The loss dropped the Trojans to 3-2 overall, but a dismal 0-2 in the conference. The 62 points the Sun Devils hung on the celebrated USC defense tied a dubious program record. 

USC's season was on the brink when the decision to remove Lane Kiffin came down. Defensive line coach turned interim head coach Ed Orgeron had a difficult job ahead of him. Contention for the Pac-12 South crown and 10 wins seemed far-fetched eight weeks ago. 

Reaching this point didn't happen overnight. USC has gradually pieced together enthusiasm with improved offensive line play, with the addition of new offensive contributors, with gutsy performances on a thin defensive unit to turn around its 2013. 

Sept. 29: Athletic Director Pat Haden Fires Kiffin, Introduces Orgeron as Interim Head Coach 

Sordid details of Kiffin's firing aside, the coach's ouster after three-plus roller-coaster seasons lifted a cloud lingering over the program since its 2012 season fell apart down the stretch. 

The crux of Orgeron's introduction was the change for which many had clamored was coming immediately. Open practices and more transparency weren't changes that would yield on-field results, but they were policies more indicative of the Pete Carroll era than Kiffin's abortive tenure.  

Reversing course was also about much more than changing a few media and spectator policies, though. The off-field elements were more exacerbating to on-field struggles, and the Arizona State loss was USC's seventh in 11 games, dating back to Oct. 2012.  

"We here as a staff are here to answer the bell," Orgeron said in his introductory press conference. 

Of course, that started with practice. And as linebacker Devon Kennard tweeted, practice had an energy that has persisted into USC's current Pac-12 win streak. 

Oct. 3: Orgeron Reintroduces Sweets at Team Meals

"Give a lineman a cookie, and he's happy," Orgeron told reporters in his first week of practice. His reintroduction of desserts at training tables has become symbolic of the team's overall transformation, evident in a New York Times feature by Billy Witz. 

Witz's piece includes the below quote from Orgeron that delves into just why giving players some baked goods was such a meaningful gesture: 

I said when I lost my job, the next time I do it, I’m going to treat these players like they were my sons. The head coach’s words are very powerful. A defensive line coach screams, and it’s O.K. When the head coach screams at you, it just carries too much weight.

The coaching change wasn't simply a fresh start for the Trojans—it was also one for Orgeron. 

Oct. 10: "Happy" Orgeron Beats Arizona in His Debut, 38-31

"I had a blast. I woke up happy for the first time in my life today," Orgeron said in his postgame press conference, per the team's official website, following a 38-31 win over Arizona. "And I am not a happy guy, but I was happy." 

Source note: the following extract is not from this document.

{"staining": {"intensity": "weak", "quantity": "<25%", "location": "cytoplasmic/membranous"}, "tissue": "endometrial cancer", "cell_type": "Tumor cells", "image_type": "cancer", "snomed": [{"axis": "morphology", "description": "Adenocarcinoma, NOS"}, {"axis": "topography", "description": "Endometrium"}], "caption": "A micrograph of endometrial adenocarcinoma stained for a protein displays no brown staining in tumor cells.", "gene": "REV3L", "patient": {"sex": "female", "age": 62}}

The joy with which Orgeron woke carried on throughout the day. The Trojans played with an energy largely absent from their first five games. 

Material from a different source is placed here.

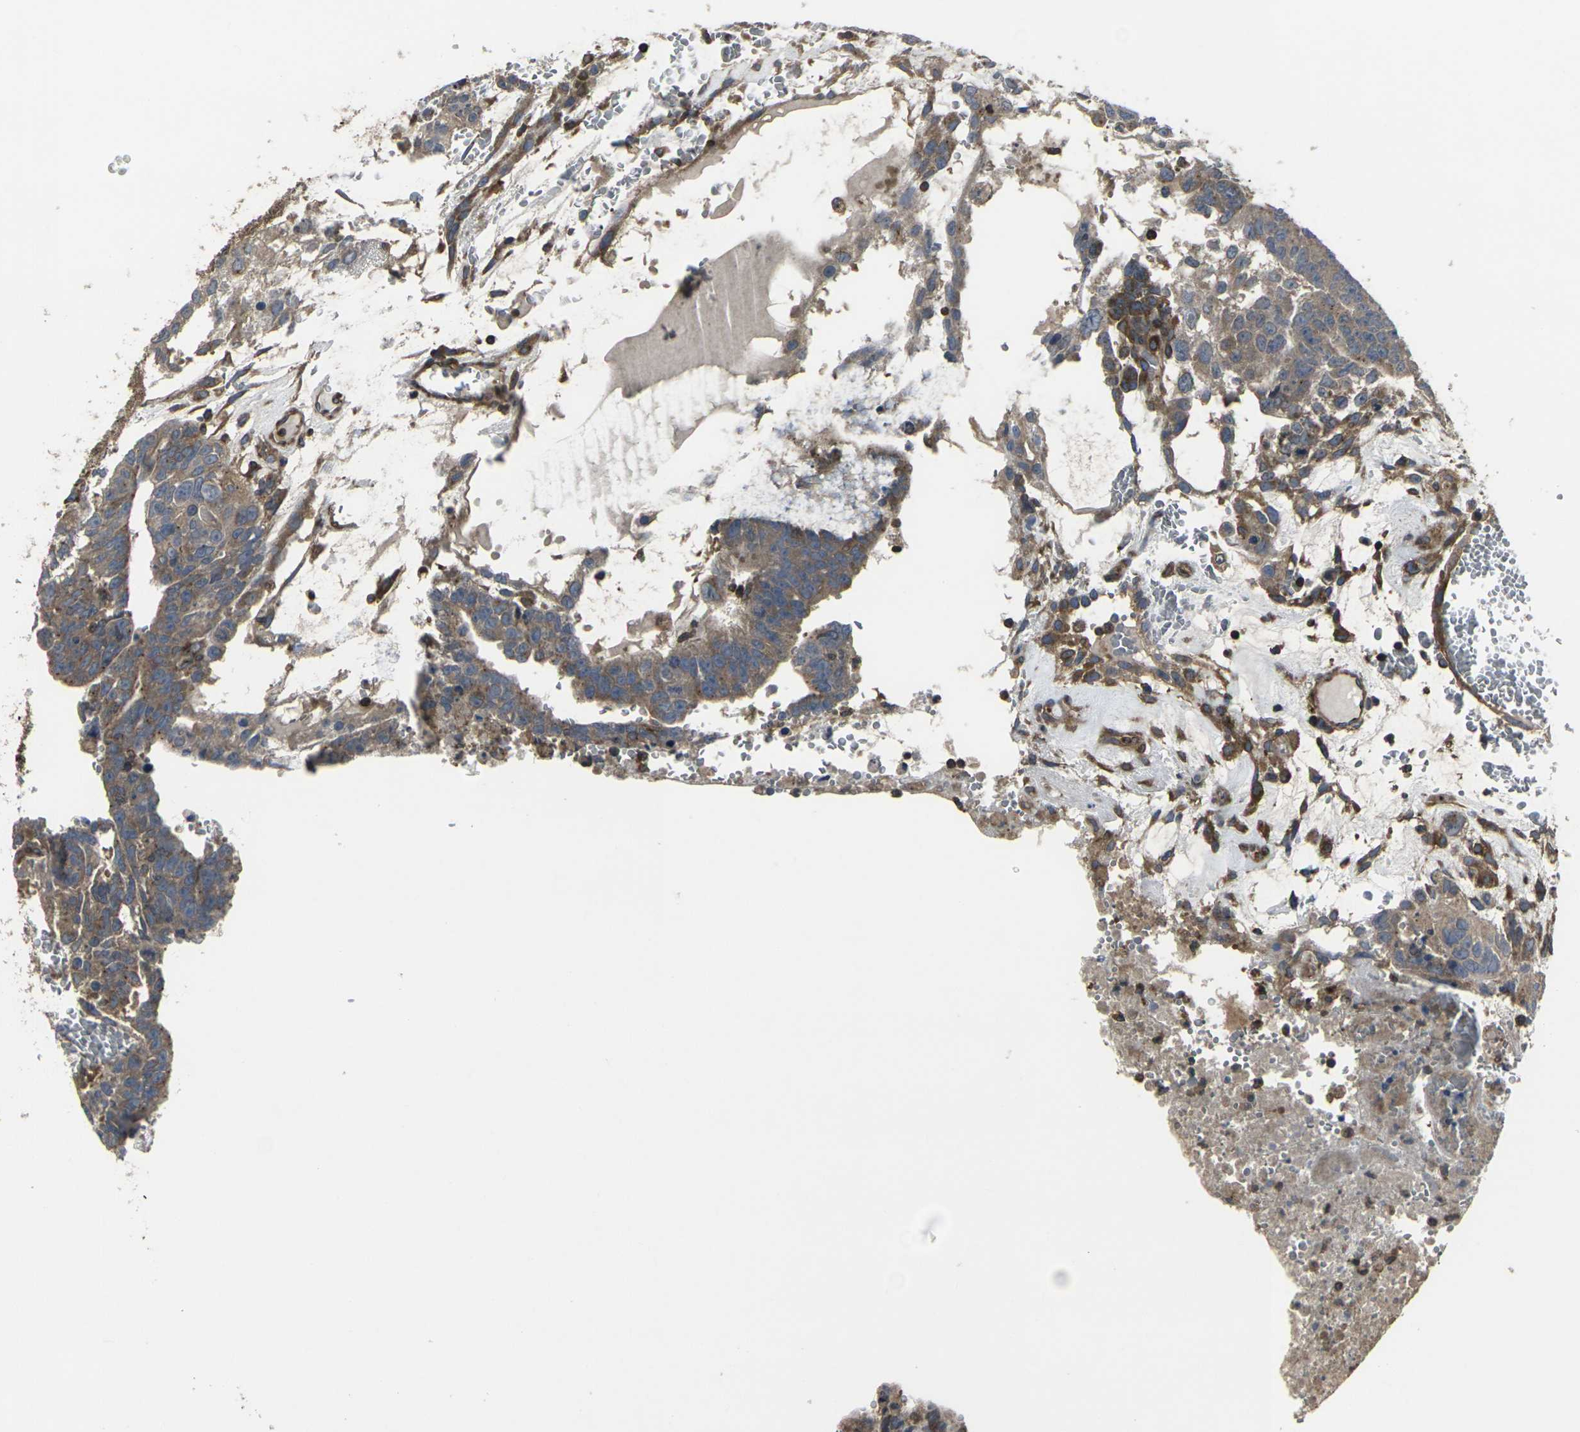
{"staining": {"intensity": "moderate", "quantity": ">75%", "location": "cytoplasmic/membranous"}, "tissue": "testis cancer", "cell_type": "Tumor cells", "image_type": "cancer", "snomed": [{"axis": "morphology", "description": "Seminoma, NOS"}, {"axis": "morphology", "description": "Carcinoma, Embryonal, NOS"}, {"axis": "topography", "description": "Testis"}], "caption": "Human embryonal carcinoma (testis) stained with a protein marker exhibits moderate staining in tumor cells.", "gene": "PRKACB", "patient": {"sex": "male", "age": 52}}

There were a few noticeable schematic tweaks, particularly the use of more running backs to supplement the rushing attack. Five backs combined for 42 carries and 219 yards, with quarterback Cody Kessler adding another 34. 

It was the right start to what Orgeron has dubbed the "new season." 

Oct. 19-26: At A Crossroads in South Bend, Ind. 

"I was really proud of them. They gave [Notre Dame] everything they had," Orgeron said to open his postgame press conference, following USC's 14-10 loss at Notre Dame.  

The Notre Dame loss was a seminal moment in USC's "new season." Sitting at 4-3 and needing seven wins for bowl eligibility with the more difficult stretch of its schedule looming, USC's season crossroads met in South Bend. 

The Trojans had every excuse for packing in the season at that point. Injuries were mounting—"we have a hurting team in [the locker room]," Orgeron said—and that depleted an already thin roster further. 

Rather than make excuses, though, USC returned the next week with its best defensive performance of the year. The Trojans manhandled Utah, just two weeks after the Utes upset Stanford in Salt Lake City. Linebacker/safety Dion Bailey personified the team's mindset, playing through a nagging hip injury.  

"We knew that at the nickel position we only had one guy to play. He knew that and he told us he wanted to play," Orgeron said in his postgame press conference via the team's website. "It just goes to show the commitment these guys have for each other."

Nov. 1: USC Wins at Oregon State's Reser Stadium for the First Time Since 2004

After two sputtering offensive performances at Notre Dame and against Utah, USC needed to kick-start its offense. Enter Buck Allen. 

Allen's breakout powered USC to a 31-14 win, which ended a three-game losing skid at Oregon State's Reser Stadium. Trapped low on the depth chart earlier in the season, Allen erupted for 133 rushing yards and three touchdowns. 

Nov. 4-9: Crushing Burgers and Bears

The food theme continued following the Oregon State win. Borrowing a tradition of Beavers head coach and former USC assistant Mike Riley, Orgeron celebrated the Beavers' pelting with In-n-Out hamburgers. 

Much like the way to a man's heart is through his stomach, so is the way to the Trojans offense. Just five days after chowing down on Double-Doubles, USC doubled-up on its point production from the previous week. USC traveled to Berkeley and blasted Cal, 62-28. 

Allen continued to make the most of his opportunity at running back with 135 yards rushing, two rushing  touchdowns and a 57-yard receiving score. 

Morning, Nov. 16: Riding With Coach O. 

Orgeron's growing support extended to prominent, national outlets. ESPN College Gameday paid a visit to the Coliseum for the showdown with No. 4 Stanford and Lee Corso extended his perfect record when picking USC to 16-0. 

OK, so the Gameday picks of Corso aren't necessarily an endorsement of a program's performance, even if he's undefeated with the Trojans. But how about a former national championship-winning defensive lineman and one of Hollywood's biggest action stars? 

USC isn't a program that needs media attention to attract recruits. But it certainly doesn't hurt. Success is a self-perpetuating cycle in college football. Wins mean exposure, and recruits are paying attention. When The Rock says playing for Orgeron is a good thing, believe that it resonates with prep prospects. 

Winning resonates even more, and the team handled business on that front. 

Evening, Nov. 16: Snapping The Streak 

Stanford's dominance in its rivalry with USC was perhaps the single most telling stat lingering over the Trojans in recent years: Four straight losses overall, and four consecutive losses at the Coliseum. The last USC team to beat Stanford at home was also the last Trojans team to play for the BCS Championship in the 2005 season.   

Fueling the upset of the fifth-ranked Cardinal? Orgeron said it was belief.  

For some reason on Monday was a belief that we were going to prepare as well as we could and find a way to win the game. I'm awfully proud of our men, Orgeron said in his postgame press conference, per This is something we've wanted for the past Trojans and coaches that fought hard. This is for the Trojan Family.

While questions persist as to Haden's hire, there's no question that USC's turnaround under Orgeron is remarkable. He can do no more than to continue and take each new day as it comes—much as he already has.  

"All I can do is work with [the team] every day," Orgeron said. "I think everything happens for a reason and there's a greater plan. What that plan is I don't know but we'll work together on a daily basis."